Oleh karena itu, tidak ada nasi basmati, samosa, naan atau chicken tikka masala di Semma.

Piring diberi nama India Selatan mereka yang sebenarnya tanpa terjemahan bahasa Inggris. Chef Vijaya mengatakan bahwa jika jamur bisa disebut jamur di restoran Italia, mengapa kozhi disebut ‘ayam’ di menu mereka?

Dan Roni memuji koki atas kesuksesan restorannya.

Tim di belakang SemmaTim di belakang Semma- Chintan Pandya, Vijaya Kumar dan Roni Mazumdar. Gambar: Paul McDonough

“Salah satu alasan keberhasilan Semma adalah kerentanan Vijay. Anda benar-benar mendapatkan perspektif koki dalam makanannya. Dia telah memamerkan jiwanya. Itu karena dia telah memiliki siapa dirinya. Dan itu membebaskan. Kita tidak harus mengikuti aturan orang lain,” kata Roni.

Cinta dan umpan balik dari orang-orang membuat tim ini terus berjalan.

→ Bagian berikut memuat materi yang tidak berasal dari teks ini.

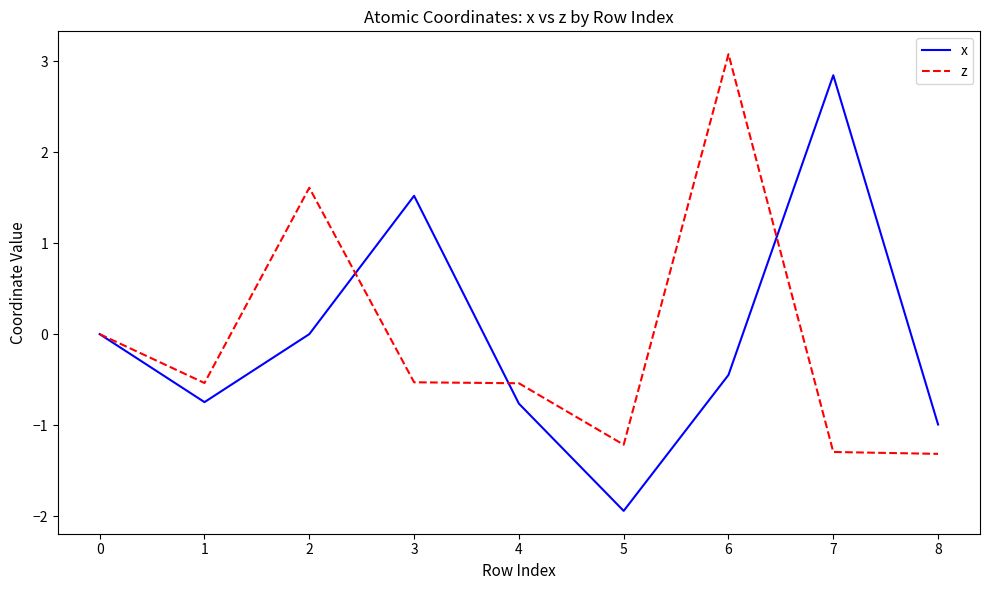

Rank the series at 7 from highest to lowest value.

x, z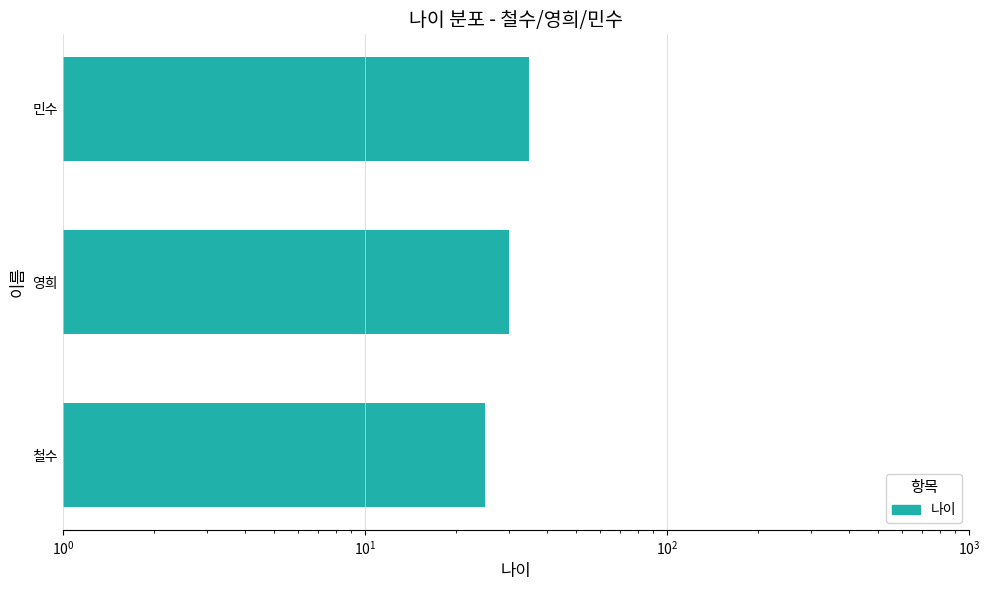

Reading right to left, transcribe all the data shown in this chart.

35	30	25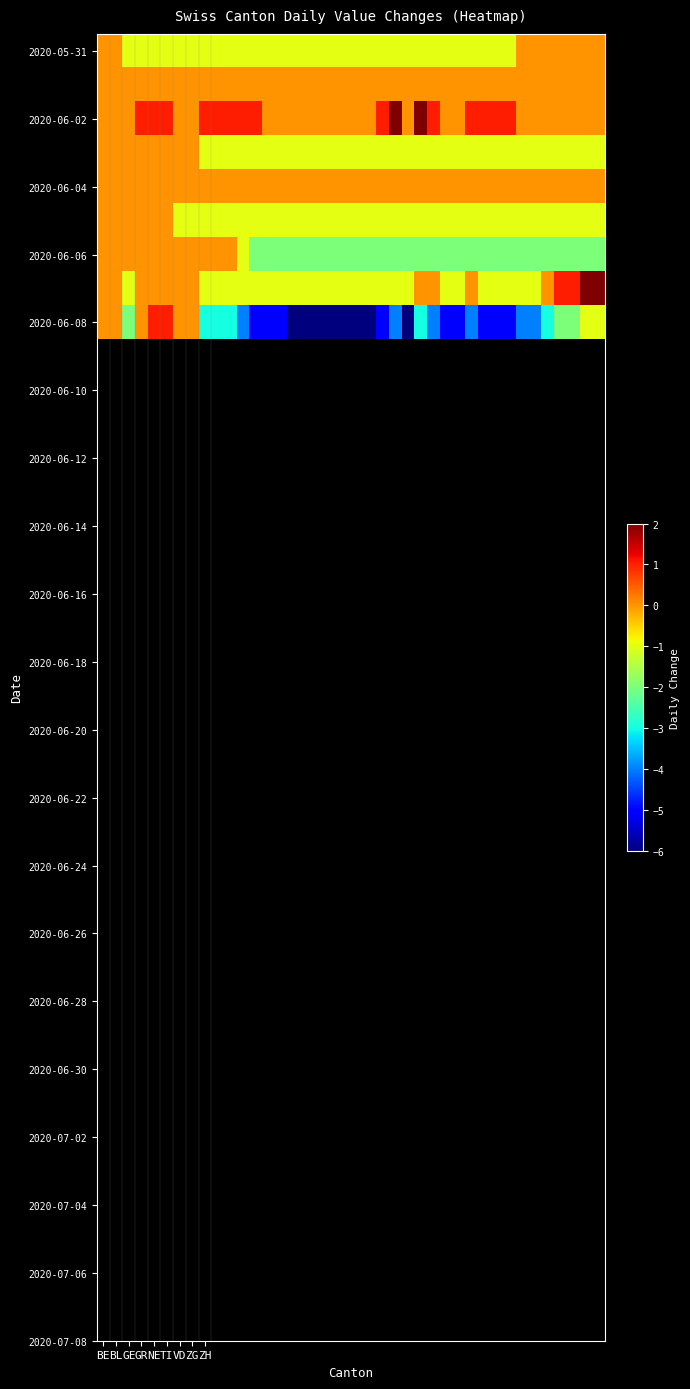

How many data points does each series have?

40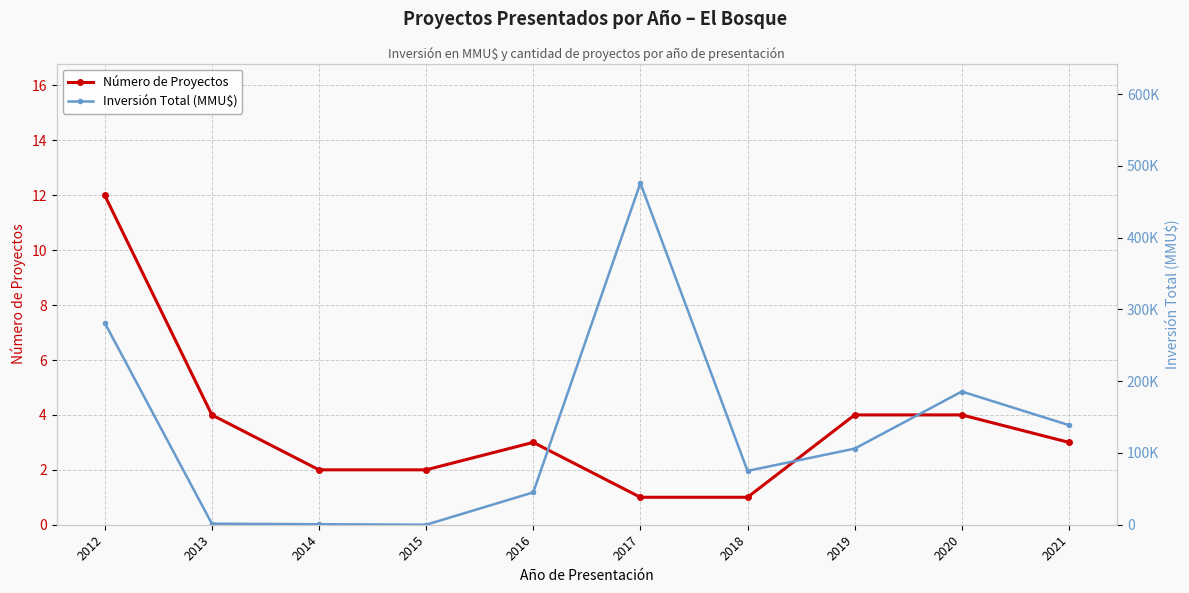

True or false: Inversión Total (MMU$) and Número de Proyectos intersect in this chart.

True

“Suatu hari, saya melihat seorang pria tua hanya duduk sendirian di meja. Saya bertanya apakah semuanya baik-baik saja. Dia mengatakan bahwa dia mengingat kakeknya. Makanan yang dia makan mengingatkannya pada makan di rumah kakeknya, dan dia mengatakan bahwa sejak dia meninggalkan Chennai bertahun-tahun yang lalu, dia tidak pernah makan yang seperti itu. Orang-orang meneteskan air mata setelah makan makanan saat mereka mengingat saat-saat dari masa kecil mereka. Mereka terhubung dengan kami di tingkat manusia,” kata Roni.

“Ketika Anda tidak lagi tunduk pada aturan orang lain, itu memberdayakan semua orang di sekitar Anda,” tambahnya.